Literatura y vida, vida y política, son todos mundos del planeta.
 
 
Y si Israel está en Guadalajara, es que los libros lo han invitado para que exponga su arte, su gastronomía, su visión, su cultura toda, en la que también se encuentra su situación política, sus conflictos, su largo desencuentro con Palestina.
 
 
Por eso, en el marco de la FIL, el expresidente español Felipe González habla de ello: “La paz no depende de un muro (el de Cisjordania), que paradójicamente recuerda a los guetos impuestos a los judíos”, y lanza un llamado: “El objetivo debe dejar de ser que (Israel y Palestina) se sienten a negociar; el objetivo tiene que ser que lleguen a un acuerdo.”
 
 
A su lado, Shimon Peres apuesta por la paciencia y la tenacidad: “Tengo 90 años, y cuando echo la vista atrás veo que conseguimos la paz con Egipto y Jordania.
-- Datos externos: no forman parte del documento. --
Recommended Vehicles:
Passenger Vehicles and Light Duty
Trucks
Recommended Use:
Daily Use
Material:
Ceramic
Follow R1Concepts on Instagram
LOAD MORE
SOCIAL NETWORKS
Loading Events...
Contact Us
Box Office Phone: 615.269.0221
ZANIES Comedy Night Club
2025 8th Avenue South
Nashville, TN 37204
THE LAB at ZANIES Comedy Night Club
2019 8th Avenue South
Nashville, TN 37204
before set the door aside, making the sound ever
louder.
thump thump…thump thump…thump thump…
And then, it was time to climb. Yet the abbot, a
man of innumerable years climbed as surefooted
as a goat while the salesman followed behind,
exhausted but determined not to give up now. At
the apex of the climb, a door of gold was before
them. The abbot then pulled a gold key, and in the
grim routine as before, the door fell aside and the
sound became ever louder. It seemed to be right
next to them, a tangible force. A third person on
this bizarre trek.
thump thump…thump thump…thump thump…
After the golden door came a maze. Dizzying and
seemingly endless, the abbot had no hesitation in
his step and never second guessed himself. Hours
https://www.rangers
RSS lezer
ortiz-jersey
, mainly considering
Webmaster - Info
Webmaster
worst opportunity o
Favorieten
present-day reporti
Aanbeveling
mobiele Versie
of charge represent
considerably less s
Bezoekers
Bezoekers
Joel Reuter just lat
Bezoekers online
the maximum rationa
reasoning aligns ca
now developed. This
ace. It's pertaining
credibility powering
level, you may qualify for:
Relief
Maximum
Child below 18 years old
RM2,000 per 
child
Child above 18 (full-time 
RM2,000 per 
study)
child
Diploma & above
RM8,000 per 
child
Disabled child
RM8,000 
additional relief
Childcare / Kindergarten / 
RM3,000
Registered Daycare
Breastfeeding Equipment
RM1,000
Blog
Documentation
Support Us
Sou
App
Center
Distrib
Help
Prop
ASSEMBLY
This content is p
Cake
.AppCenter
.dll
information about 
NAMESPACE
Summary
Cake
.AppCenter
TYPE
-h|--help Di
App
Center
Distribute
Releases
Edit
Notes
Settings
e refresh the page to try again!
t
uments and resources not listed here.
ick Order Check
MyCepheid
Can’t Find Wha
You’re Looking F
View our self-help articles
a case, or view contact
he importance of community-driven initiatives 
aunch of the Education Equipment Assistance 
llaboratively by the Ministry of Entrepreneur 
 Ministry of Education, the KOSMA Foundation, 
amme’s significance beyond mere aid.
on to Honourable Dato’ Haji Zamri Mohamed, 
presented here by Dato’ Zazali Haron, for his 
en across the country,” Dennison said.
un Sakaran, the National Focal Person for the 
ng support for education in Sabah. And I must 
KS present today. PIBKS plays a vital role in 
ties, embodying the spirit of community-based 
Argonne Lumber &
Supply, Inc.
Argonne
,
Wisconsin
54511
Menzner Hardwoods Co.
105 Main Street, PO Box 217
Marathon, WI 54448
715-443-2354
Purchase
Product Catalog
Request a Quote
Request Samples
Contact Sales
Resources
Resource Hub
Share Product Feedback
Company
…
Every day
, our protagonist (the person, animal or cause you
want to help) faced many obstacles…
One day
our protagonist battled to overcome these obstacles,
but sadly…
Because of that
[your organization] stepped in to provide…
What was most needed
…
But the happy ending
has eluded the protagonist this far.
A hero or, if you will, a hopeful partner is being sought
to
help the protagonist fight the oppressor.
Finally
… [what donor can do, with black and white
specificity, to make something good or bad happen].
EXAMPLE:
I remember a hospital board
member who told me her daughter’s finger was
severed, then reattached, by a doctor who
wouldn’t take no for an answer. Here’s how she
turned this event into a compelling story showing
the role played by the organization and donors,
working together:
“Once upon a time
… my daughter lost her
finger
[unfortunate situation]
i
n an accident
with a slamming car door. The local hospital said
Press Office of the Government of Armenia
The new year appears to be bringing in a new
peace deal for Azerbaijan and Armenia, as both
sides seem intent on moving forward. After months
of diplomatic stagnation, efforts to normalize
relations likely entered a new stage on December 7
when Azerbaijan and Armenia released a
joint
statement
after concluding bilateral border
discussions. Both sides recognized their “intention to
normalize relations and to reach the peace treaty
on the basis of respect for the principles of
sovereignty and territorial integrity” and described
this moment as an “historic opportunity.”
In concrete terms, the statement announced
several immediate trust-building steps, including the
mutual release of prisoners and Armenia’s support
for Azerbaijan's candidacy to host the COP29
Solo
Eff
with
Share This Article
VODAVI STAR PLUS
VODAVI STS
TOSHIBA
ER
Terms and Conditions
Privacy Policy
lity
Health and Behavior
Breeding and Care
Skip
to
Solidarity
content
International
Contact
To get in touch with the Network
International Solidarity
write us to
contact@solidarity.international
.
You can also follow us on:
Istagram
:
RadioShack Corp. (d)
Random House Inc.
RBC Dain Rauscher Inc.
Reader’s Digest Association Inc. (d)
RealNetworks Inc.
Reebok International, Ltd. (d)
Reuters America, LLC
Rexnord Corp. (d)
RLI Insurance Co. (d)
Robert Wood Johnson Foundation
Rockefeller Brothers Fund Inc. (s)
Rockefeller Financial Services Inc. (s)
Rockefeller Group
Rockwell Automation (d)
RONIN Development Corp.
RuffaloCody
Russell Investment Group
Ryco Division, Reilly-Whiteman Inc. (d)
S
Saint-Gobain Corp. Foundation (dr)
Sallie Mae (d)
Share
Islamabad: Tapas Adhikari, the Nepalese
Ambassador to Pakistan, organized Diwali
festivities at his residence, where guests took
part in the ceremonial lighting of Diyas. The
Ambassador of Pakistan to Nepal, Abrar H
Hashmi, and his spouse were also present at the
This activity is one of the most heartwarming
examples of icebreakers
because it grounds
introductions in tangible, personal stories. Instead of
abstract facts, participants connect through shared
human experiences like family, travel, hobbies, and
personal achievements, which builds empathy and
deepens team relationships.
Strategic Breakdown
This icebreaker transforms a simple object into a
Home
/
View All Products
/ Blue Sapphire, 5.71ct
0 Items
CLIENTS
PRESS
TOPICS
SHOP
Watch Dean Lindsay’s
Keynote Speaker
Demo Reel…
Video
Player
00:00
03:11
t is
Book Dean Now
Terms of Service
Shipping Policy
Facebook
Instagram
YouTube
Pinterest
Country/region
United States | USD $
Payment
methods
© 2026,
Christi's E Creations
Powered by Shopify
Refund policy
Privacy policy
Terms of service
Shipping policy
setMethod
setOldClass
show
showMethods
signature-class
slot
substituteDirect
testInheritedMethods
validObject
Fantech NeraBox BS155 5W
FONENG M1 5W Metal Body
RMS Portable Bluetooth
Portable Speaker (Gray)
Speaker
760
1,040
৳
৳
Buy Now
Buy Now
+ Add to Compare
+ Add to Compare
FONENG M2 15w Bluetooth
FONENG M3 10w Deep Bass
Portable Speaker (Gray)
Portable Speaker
Ahora tenemos una oportunidad de lograrlo con Palestina… Israel es una isla política en un océano político. Tenemos que defender nuestra isla y tranquilizar el océano. Queremos más que nadie un Oriente Medio tranquilo, no queremos ver más sufrimiento ni hambre ni sangre en las calles. Si uno fracasa, hay que levantarse y seguir intentándolo. Al principio parecía inalcanzable, pero lo lograremos”.
 
 
David Crossman, que comparte afinidades intelectuales con Vargas Llosa, el infatigable promotor de la libertad, dice en la sesión con la que ambos escritores realizan la apertura del Salón Literario: “Los palestinos tienen derecho a tener su propio Estado libre e independiente. No queremos que nadie en el mundo viva con la sombra de otro. Tener paz nos va a dar un sentido de hogar.”
 
 
La literatura puede cambiar al mundo, sostiene el Premio Nobel peruano, que durante décadas ha reflexionado sobre la responsabilidad del escritor: ¿responsabilidad con su comunidad, con la humanidad entera, o sólo responsabilidad con su vocación? Hoy está convencido, y cuando recuerda a Jean-Paul Sartre parece darle la razón: sí, la literatura es más que el compromiso con la estética. Siguiendo el trazo de Vargas Llosa, apunto: la literatura es el compromiso con los valores que hacen al mundo vivible: la libertad, la justicia, la entrega a una vocación.